Yedidya Harush, a representative from the Halutza communities and the Gaza envelope region, also spoke of his daughter’s fear of balloons.
A couple of weeks ago, Harush and his daughter were shopping in Jerusalem and saw a man selling balloons. Harush offered to buy her one but she declined. “She said, ‘Balloon is bad, balloon explodes, balloon can kill us.’
“And I want to tell you something,” Harush continued, “it is not easy for us. We have been going through a rough time, but we are strong. Our spirit is so strong that even when we cry, even we go through tough times, we know we are going to stay and grow.”
The third speaker was 21-year-old Sarit Khanoukaev, who was born and raised in Sderot, less than a mile from the Gaza border, in a community where children often play in indoor playgrounds that also house bomb shelters. “I live every day of my life in fear,” Khanoukaev said. She is afraid to take a shower with the door locked because after an air-raid siren goes off, she has only 15 seconds to get out of the shower, cover herself and reach the nearest bomb shelter.

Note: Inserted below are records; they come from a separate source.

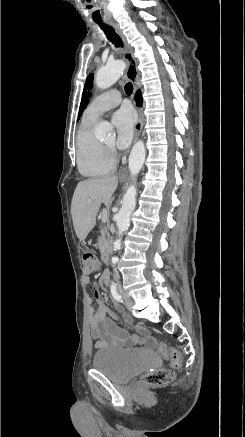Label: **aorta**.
Listing matches in <instances>:
<instances>
[{
  "label": "aorta",
  "instance_id": "aorta-1",
  "mask_svg": "<svg viewBox=\"0 0 245 437\" xmlns=\"http://www.w3.org/2000/svg\"><path fill=\"white\" fill-rule=\"evenodd\" d=\"M125 68L122 61H115L100 69L95 77V82L98 88L106 89L112 86L121 77ZM113 134L112 126L107 122H100L95 135L98 138H105L107 135ZM145 145L143 141H138L133 146L129 156V171L133 177L142 169L145 161ZM136 206V188L131 185L123 196L122 206L116 215V224L118 228L117 238L113 243L114 250H119L123 234L128 230L130 225V217ZM117 257H112V262H117Z\"/></svg>",
  "mask_w": 245,
  "mask_h": 437
}]
</instances>
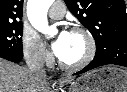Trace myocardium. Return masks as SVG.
<instances>
[{
	"instance_id": "myocardium-1",
	"label": "myocardium",
	"mask_w": 127,
	"mask_h": 92,
	"mask_svg": "<svg viewBox=\"0 0 127 92\" xmlns=\"http://www.w3.org/2000/svg\"><path fill=\"white\" fill-rule=\"evenodd\" d=\"M71 33L81 34L87 41V52L84 57L76 63H65L61 59L58 60V64L61 69L75 72L85 68L94 59L97 51V45L93 34L87 28L83 26H75L71 29Z\"/></svg>"
}]
</instances>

“Balloons, that are the symbol of hope and childhood and celebration and happiness, became the symbol of hell.” — Michal Uziyahu
The incendiary kites and balloons are the latest weapons being used by Palestinians in the Gaza Strip, following a six-week sustained border protest that drew a forceful Israeli military response. Over 100 Palestinians, including Hamas terrorists, were killed.
Speaking with the Journal prior to the Stephen Wise event, Uziyahu said while Israel’s military response drew criticism from the international community, most people outside the region don’t truly understand what is going on.
“We really feel that no one knows the stories of the Jewish communities that live along the border with Gaza,” she said. “The world is dealing with the suffering of the Palestinians and they don’t understand the complexities of this situation. We belong to communities that already for 20 years have lived under a constant emergency routine.”
Harush said the solution to educating people about what is happening along the Israel-Gaza border is for people to see it for themselves. “The best answer,” he said, “is come visit Israel, and it will change your life.”
Speaking to attendees at the JNF event, Uziyahu struck an optimistic tone. “We have a wonderful life,” she said. “When my children wake up in the morning, they wake up with a smile. We focus on the 99 percent of our life, and our life is 99 percent heaven and 1 percent hell.”